I plan on doing this Saturday late morning/afternoon. Thanks in advance.


----------



## Dr_John (Oct 11, 2005)

I ride that loop in that direction from Los Altos about once per week. It's fine. When the weather's nice, watch out for the idiots on motorcycles going by at 110 mph on Skyline. Not sure how well you know the area, but Page Mill is a pretty good climb.


----------



## stumpy_steve (Nov 5, 2006)

Dr_John said:


> I ride that loop in that direction from Los Altos about once per week. It's fine. When the weather's nice, watch out for the idiots on motorcycles going by at 110 mph on Skyline. Not sure how well you know the area, but Page Mill is a pretty good climb.


Thanks Dr John. The whole car/motorcycle thing is what freaks me out, especially with all the deaths over in that area of local riders. I'm not implying that it's a graveyard, but still uncomfortable no less. Saturday looks like part cloudy part sunny so I think I'll be ok. Thanks for the info. Anybody have an idea on the mileage from over the dumbarton?


----------



## CHL (Jun 24, 2005)

The only issue is Skyline. On weekends, it's quite busy. If you decide to ride Skyline, try to traverse it early enough. I've had plenty of SUVs and other autos buzz me. 

The good part about Skyline (heading north anyways) is that you can maintain a reletively high speed. There are rollers but the speed you gain going down allows you to power over the next hill very easily. 

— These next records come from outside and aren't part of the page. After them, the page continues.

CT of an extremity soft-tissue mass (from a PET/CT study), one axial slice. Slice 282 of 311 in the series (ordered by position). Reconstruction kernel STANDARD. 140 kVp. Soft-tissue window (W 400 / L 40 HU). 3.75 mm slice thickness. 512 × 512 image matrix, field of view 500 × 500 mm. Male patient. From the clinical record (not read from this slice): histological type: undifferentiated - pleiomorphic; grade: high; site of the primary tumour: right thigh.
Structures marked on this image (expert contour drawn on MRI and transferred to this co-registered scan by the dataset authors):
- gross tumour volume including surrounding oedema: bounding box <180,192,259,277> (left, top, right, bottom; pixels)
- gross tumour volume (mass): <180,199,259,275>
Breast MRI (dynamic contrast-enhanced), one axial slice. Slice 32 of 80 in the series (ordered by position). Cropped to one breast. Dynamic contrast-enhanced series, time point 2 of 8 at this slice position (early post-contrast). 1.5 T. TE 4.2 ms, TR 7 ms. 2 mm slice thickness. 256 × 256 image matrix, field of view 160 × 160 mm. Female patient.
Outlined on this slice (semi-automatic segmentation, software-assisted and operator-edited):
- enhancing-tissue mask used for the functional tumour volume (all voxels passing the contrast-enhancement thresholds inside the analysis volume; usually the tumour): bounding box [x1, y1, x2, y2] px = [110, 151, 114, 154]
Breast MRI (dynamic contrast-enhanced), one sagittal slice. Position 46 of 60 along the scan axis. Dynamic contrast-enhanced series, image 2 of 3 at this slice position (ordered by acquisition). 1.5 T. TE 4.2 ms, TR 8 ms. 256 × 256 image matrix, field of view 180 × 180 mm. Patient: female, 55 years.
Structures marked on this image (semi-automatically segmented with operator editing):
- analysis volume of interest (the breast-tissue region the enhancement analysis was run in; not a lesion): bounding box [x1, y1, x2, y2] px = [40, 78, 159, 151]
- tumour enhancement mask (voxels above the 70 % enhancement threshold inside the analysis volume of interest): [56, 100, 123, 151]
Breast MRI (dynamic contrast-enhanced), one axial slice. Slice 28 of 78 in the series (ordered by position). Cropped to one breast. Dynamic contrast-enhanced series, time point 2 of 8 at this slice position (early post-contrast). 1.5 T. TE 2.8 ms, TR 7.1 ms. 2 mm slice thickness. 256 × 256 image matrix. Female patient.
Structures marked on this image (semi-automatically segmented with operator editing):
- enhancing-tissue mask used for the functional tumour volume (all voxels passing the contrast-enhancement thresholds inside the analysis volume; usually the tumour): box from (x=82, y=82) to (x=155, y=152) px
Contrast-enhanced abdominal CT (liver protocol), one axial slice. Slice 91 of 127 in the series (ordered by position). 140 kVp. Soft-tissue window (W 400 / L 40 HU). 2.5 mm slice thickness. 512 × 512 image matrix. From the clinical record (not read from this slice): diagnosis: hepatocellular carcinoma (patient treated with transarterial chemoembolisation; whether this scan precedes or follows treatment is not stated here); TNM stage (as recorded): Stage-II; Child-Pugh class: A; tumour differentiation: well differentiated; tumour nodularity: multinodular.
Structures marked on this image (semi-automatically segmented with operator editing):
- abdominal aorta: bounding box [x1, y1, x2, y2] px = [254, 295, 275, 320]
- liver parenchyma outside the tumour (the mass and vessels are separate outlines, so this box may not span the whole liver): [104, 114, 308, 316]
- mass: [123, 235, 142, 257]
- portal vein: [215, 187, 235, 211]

If it's free of traffic, I dare say it's one of the more enjoyable and scenic roads.

CHL


----------



## Dr_John (Oct 11, 2005)

> The good part about Skyline (heading north anyways) is that you can maintain a reletively high speed. There are rollers but the speed you gain going down allows you to power over the next hill very easily.
> 
> If it's free of traffic, I dare say it's one of the more enjoyable and scenic roads.


:thumbsup: It's a nice reward after Page Mill.

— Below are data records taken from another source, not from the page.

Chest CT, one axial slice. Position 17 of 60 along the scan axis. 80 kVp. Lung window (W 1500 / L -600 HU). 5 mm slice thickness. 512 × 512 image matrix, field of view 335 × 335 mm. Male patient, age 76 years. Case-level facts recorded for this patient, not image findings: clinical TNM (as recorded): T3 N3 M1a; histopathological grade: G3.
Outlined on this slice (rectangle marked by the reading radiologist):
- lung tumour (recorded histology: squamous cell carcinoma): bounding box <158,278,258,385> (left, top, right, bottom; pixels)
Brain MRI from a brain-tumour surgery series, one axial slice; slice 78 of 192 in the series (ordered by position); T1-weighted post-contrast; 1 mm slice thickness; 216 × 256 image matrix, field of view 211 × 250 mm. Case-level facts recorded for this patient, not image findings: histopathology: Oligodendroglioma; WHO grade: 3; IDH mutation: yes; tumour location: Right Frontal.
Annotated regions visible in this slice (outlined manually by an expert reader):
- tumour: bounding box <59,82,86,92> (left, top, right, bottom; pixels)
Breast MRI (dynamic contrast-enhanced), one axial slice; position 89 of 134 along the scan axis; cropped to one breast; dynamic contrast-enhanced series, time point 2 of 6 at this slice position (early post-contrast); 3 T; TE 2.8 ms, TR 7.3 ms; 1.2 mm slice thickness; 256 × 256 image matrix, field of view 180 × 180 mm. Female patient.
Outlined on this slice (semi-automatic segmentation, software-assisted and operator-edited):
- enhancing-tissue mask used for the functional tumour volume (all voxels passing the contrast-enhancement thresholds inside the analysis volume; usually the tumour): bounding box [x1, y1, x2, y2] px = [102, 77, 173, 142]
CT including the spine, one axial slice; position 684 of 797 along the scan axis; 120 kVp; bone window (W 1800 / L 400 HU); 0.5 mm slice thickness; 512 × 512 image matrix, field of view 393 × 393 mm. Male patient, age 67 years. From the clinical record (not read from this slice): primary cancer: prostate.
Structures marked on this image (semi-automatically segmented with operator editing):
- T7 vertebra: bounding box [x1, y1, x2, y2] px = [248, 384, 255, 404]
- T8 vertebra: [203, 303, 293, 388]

And I should add, even this time of year, parts of it are very cold. I'm usually in a long-sleeved base layer and long-sleeved jersey and still get the shivers.


----------



## Pierre (Jan 29, 2004)

If this is going on Skyline, no thank you. I've done it once this year and won't do it again, the motorcycles are too dangerous. There are plenty of great roads with much less traffic. Just an example, Tunitas creek coming from the the ocean, you'll see less than 10 cars the whole way.


----------



## Dr_John (Oct 11, 2005)

> If this is going on Skyline, no thank you. I've done it once this year and won't do it again, the motorcycles are too dangerous.

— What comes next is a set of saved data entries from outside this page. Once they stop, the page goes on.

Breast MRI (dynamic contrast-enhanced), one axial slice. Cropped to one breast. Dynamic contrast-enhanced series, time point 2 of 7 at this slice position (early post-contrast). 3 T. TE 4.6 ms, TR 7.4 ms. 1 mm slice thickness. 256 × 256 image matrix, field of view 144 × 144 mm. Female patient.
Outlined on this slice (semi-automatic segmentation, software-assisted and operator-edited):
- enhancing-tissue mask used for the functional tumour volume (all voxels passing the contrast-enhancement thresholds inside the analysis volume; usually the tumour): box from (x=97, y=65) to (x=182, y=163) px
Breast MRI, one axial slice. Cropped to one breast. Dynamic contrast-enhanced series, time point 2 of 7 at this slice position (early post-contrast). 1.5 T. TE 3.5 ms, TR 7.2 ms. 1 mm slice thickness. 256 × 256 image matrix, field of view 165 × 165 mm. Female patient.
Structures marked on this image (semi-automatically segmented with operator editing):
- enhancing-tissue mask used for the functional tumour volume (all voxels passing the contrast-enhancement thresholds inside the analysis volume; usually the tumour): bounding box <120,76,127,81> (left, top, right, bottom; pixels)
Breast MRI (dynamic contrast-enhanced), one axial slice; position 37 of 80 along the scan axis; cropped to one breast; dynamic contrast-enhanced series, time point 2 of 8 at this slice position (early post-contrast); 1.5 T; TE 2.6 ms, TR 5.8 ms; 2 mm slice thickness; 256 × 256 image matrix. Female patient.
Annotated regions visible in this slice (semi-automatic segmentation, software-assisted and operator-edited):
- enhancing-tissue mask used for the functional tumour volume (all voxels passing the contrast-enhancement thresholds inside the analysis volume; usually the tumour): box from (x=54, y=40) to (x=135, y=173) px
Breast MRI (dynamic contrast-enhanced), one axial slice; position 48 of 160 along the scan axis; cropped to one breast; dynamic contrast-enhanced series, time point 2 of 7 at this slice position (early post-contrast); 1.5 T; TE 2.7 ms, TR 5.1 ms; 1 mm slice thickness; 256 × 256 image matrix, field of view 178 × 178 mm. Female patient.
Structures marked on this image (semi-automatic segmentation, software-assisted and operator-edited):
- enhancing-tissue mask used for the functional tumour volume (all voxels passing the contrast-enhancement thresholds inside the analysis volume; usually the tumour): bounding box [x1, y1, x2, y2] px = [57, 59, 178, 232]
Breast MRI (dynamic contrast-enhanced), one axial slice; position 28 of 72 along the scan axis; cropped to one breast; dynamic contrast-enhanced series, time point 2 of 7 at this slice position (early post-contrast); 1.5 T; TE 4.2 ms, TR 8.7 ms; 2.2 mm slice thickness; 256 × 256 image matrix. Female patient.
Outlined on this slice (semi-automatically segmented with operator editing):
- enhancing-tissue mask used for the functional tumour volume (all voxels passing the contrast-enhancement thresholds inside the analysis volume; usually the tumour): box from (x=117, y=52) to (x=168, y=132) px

I swear, if Santa Clara County posted a speed trap up there, they could pay down the county's debt in a sunny weekend.

One thing nice about the June Gloom this year is it keeps the clowns on motorcycles off Skyline. I was there Sunday, and between Page Mill and 84, I saw maybe a total of 5 vehicles the entire way. Chilly => good. In the 80's => forget it.


----------



## grrrah (Jul 22, 2005)

Steve, we are off by one day.. I'm gonna ride from fremont to the coast and back on friday (early) via OLH, and back on Tunitas.


----------